RECORDS »

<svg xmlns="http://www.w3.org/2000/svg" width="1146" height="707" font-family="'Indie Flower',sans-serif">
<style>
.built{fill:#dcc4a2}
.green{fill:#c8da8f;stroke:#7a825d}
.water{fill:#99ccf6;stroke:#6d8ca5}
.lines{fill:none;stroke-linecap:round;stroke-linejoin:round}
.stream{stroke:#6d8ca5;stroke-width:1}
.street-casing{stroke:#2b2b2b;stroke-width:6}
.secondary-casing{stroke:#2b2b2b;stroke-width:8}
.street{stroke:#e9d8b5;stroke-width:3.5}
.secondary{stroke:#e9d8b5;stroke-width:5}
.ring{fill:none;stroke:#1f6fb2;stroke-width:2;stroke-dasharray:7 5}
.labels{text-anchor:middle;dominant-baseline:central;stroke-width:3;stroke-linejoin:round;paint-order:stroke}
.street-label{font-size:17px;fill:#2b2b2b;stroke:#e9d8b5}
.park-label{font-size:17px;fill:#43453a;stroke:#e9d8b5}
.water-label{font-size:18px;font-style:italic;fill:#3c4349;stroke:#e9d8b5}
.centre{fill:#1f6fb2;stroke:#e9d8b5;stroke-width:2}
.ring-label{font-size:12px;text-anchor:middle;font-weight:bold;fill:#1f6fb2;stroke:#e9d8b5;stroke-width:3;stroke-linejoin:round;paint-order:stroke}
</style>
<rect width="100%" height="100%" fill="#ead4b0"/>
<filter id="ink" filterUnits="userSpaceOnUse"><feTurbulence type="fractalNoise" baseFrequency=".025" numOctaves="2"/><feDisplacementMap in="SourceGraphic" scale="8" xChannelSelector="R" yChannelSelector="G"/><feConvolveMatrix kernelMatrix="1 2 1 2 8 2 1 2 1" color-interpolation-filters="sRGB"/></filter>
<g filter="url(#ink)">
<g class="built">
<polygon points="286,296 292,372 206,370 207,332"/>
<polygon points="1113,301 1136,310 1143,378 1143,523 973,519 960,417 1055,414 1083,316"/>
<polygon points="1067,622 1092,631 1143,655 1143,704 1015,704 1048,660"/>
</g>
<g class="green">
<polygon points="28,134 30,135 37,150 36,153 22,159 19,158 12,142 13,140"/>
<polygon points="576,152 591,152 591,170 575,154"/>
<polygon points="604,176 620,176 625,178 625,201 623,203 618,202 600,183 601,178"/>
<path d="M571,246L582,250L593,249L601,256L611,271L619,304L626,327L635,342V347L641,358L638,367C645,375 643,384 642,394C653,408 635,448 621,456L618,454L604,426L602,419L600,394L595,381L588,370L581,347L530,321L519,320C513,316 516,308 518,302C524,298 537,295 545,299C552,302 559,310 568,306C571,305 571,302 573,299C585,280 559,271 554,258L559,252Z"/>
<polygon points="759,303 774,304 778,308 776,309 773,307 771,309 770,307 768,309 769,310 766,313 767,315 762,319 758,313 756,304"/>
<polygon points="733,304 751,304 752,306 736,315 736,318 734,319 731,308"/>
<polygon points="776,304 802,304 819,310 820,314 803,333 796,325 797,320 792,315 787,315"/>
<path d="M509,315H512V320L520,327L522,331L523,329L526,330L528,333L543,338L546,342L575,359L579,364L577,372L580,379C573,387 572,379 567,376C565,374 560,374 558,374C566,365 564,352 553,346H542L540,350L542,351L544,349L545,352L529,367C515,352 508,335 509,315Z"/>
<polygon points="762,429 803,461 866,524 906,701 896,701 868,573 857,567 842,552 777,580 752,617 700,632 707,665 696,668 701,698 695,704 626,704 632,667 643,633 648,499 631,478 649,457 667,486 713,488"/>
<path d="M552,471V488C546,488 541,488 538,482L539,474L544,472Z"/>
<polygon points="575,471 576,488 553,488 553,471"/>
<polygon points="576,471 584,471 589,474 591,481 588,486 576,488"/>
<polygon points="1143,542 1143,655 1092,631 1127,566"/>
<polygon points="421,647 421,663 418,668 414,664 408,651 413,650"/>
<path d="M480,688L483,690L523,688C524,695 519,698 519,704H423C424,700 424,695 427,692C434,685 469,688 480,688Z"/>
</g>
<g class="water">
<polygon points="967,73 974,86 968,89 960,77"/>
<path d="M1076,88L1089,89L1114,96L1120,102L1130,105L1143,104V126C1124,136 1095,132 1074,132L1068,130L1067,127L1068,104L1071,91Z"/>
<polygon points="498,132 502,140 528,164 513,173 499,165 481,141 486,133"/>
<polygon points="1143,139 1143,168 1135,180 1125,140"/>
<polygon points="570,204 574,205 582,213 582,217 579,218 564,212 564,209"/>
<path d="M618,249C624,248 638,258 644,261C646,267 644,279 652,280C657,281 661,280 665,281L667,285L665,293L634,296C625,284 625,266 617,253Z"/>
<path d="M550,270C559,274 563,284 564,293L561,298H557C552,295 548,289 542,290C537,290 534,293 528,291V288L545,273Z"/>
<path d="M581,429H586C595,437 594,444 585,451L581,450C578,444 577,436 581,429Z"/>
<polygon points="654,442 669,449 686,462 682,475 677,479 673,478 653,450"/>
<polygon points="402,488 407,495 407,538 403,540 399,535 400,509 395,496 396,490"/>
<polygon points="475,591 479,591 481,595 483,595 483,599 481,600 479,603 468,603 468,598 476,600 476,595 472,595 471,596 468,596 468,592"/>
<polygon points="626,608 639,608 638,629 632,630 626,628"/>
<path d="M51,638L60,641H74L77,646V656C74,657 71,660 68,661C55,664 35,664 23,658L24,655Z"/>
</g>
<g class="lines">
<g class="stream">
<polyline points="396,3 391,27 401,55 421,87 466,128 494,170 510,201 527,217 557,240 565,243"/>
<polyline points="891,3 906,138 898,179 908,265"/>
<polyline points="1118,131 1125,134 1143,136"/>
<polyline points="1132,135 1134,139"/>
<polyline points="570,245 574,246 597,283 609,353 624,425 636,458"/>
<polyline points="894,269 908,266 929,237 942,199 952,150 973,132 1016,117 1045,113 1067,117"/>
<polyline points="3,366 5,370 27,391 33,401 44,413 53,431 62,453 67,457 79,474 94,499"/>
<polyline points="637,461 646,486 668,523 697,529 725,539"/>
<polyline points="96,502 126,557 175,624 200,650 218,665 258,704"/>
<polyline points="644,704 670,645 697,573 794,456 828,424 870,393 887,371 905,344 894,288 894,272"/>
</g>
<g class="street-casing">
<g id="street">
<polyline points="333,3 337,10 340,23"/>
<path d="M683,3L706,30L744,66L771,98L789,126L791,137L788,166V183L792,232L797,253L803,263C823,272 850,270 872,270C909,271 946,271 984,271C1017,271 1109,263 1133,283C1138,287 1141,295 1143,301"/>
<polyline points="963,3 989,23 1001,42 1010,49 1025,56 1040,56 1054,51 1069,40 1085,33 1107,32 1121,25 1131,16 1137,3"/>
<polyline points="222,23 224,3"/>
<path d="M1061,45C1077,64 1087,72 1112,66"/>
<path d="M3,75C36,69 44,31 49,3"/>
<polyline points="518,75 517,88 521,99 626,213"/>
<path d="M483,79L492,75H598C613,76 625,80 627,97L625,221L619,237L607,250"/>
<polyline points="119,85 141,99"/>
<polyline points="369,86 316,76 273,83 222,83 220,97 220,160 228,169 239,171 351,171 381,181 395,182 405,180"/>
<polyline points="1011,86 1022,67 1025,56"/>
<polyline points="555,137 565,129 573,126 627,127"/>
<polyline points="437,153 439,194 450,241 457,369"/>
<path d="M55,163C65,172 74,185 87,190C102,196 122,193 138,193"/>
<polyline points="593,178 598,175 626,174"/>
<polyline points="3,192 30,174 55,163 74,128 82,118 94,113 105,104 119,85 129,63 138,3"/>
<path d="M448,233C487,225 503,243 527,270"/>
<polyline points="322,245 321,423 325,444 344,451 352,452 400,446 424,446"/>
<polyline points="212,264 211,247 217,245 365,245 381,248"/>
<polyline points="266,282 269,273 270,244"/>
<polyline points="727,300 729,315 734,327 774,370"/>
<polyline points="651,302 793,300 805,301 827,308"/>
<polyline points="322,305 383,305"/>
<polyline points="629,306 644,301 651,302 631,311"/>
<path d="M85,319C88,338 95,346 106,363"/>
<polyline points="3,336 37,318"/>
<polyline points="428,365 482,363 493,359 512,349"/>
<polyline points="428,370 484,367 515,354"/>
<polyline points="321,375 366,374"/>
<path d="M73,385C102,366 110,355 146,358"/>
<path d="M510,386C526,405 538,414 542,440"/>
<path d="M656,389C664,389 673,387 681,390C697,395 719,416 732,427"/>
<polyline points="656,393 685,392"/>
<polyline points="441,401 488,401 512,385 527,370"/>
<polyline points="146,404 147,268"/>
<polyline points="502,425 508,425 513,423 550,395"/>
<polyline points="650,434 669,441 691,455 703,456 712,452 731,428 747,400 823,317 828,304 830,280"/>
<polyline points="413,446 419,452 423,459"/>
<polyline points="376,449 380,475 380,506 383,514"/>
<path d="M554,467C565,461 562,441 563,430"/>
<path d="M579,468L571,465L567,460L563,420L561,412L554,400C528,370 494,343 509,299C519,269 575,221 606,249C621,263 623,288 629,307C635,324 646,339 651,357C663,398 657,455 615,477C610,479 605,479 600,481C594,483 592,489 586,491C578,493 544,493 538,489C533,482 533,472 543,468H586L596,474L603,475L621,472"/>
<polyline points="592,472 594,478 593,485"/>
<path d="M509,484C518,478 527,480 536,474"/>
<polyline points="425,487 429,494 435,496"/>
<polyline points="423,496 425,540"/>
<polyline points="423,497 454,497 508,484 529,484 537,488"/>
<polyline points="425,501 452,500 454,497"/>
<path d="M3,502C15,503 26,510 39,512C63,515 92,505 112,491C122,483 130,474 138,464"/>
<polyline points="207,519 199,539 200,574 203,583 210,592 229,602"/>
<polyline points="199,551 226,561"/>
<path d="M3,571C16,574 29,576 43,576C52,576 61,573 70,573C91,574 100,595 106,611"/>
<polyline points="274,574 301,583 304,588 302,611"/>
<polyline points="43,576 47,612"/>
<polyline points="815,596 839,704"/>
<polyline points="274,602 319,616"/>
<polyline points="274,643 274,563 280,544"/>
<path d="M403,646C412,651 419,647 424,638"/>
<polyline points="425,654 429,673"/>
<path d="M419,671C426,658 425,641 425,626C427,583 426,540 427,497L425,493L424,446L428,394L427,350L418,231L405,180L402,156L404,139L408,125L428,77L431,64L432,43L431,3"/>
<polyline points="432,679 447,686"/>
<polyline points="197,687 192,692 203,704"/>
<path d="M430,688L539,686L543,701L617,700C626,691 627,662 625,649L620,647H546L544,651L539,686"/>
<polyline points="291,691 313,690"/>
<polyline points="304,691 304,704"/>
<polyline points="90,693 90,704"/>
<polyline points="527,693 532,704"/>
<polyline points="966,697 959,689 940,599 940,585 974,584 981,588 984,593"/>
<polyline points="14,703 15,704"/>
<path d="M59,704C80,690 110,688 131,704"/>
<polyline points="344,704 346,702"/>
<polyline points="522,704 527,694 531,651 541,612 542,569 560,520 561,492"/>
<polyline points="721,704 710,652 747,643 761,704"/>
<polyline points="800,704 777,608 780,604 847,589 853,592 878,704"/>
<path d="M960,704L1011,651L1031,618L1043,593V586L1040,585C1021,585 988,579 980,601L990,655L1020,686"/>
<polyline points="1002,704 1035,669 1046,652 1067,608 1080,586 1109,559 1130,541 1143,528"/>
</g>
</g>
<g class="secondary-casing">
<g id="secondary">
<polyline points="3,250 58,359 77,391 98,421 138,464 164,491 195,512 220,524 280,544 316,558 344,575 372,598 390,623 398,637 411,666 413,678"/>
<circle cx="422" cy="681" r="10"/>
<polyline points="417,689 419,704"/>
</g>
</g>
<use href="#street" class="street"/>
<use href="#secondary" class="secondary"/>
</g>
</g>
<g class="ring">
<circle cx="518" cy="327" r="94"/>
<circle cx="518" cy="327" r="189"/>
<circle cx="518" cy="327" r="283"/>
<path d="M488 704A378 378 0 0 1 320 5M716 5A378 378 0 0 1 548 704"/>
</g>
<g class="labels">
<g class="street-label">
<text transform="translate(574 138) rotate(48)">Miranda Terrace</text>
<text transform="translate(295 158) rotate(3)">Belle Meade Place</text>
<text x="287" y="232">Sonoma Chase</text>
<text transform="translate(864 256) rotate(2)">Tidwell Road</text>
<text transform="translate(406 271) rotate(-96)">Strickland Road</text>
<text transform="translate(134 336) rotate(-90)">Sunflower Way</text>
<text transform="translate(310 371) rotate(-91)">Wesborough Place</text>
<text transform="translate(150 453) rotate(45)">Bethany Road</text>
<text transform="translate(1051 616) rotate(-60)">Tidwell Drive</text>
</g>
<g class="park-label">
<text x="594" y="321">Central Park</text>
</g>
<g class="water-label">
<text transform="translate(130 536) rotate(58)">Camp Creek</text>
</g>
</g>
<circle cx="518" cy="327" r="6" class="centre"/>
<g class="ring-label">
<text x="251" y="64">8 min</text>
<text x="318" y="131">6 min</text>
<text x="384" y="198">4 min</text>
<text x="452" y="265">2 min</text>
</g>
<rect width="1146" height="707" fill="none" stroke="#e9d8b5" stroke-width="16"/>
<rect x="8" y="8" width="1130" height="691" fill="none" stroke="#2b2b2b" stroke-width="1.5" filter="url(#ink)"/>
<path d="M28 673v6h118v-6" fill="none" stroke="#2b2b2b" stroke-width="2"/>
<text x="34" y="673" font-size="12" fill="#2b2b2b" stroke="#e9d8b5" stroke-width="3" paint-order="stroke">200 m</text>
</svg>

EXERCISE DIRECTIONS »
Your task is to copy every line of the entries that contains the string "lines".

ANSWER FOR THE TASK »
.lines{fill:none;stroke-linecap:round;stroke-linejoin:round}
<g class="lines">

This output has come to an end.